The death of the gifted and great has always been and will ever be a solemn, 'impressive, and imposing circumstance. Its value in the way of example, admonition, and instruction is in proportion to the elevation from which the subject falls to his natural end. It comes to the surviving like a faithful schoolmaster with the open book of a closed life, and assigns the lesson which we must study or lose its teaching. The fame of the great and noble dead is among the most enduring and valuable of our public possessions, and the contemplation of their example and their virtues exerts a salutary and ennobling influence upon the living.
It is one of the very best of men and there is no higher praise--that we contemplate to-day. It is the universal estimation, the consensus of opinion among those who knew him, that the late Vice-President, in the essential elements of a well-organized being and the necessary excellencies of a character of the very first rank, had few, if any, superiors. The high success he achieved, the eminence he attained, the perfect character he formed, were not due to any adventitious aids. Neither birth nor rank nor fortune smoothed his upward way to the clear-aired heights he reached and kept. True, he had the good fortune to be born in a country one of whose glories is that its social formation is not in horizontal strata common in the Old World, through which few ever pass from below upward, but is mobile as the sea, where the lowest drop, winged with merit, may rise and glitter on the highest wave that rolls. All else was due to principles, qualities, and forces which summed up a strong, interesting, and attractive personality.
If the limits of the occasion permitted, we could easily name the traits wlich were chief agencies in the development of his splendid manhood. Honor, sympathy, courage, and duty were the precious and conspicuous jewels in the crown of his superb character, and we may set them apart to-day and lift them over his new-made grave as the golden texts in the lesson of his life.
Some one has said he had an unusual capacity for winning affection. This was due to his deep human sympathy. He was not deficient in imagination and could place himself in the position of others and realize their distresses and their needs. His kindness to every human creature was proverbial. He was happy in promoting the comfort of those who served him. In his business career, which was a conspicuous success, his example, if followed, would cure two maladies said to afflict our time the envious hatred of him who suffers want and the selfish forgetfulness of him who lives in affluence. This problem can be solved by sympathy, love, and good will.
There is no sunshine like that of kindness to open those beautiful flowers, sympathy, love, hope, and trust, which ought to bloom over the garden walls which separate the rich and the poor. Mr. Hobart was thoroughly imbued with that beautiful sentiment which holds the human family in the bonds of unity and love, that we are children of the same Father, traveling toward the same home, and hoping to sit down at last at the same banquet, and therefore we should “love one another."

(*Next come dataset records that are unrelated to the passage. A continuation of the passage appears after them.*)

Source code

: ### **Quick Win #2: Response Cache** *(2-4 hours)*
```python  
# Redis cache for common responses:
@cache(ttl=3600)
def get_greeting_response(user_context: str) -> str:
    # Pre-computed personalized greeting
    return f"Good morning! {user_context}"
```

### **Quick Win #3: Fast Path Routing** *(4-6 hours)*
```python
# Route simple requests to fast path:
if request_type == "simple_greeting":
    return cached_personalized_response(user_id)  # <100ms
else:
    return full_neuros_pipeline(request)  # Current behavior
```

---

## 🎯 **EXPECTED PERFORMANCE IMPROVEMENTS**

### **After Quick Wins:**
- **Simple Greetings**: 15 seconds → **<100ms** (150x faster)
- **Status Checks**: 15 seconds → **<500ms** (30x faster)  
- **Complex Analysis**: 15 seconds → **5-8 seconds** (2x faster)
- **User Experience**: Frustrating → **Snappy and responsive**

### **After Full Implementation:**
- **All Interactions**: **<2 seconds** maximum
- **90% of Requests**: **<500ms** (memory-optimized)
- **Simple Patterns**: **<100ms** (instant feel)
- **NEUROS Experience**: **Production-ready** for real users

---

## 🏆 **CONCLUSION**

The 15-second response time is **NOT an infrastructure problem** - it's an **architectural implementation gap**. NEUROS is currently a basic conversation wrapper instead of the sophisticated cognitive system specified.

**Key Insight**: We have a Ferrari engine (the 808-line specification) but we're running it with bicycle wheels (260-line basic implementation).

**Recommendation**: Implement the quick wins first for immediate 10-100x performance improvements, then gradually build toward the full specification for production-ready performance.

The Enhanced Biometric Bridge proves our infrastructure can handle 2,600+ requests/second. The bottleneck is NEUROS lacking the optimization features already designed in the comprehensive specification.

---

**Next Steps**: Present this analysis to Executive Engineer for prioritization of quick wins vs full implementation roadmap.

“So many gods, so many creeds,
So many ways so hard to find,
Is just the art of being kind.”
Our distinguished friend has been twice ennobled. Death and duty ennoble all men. Devotion to duty was one of his characteristic traits; her command to him a “Thus saith the Lord.” He was unremitting in his attention to his public engagements. His entire life exemplified the truth that the path of duty is the upward way; that
“Not once or twice in our fair land's story
The path of duty was the way to glory.”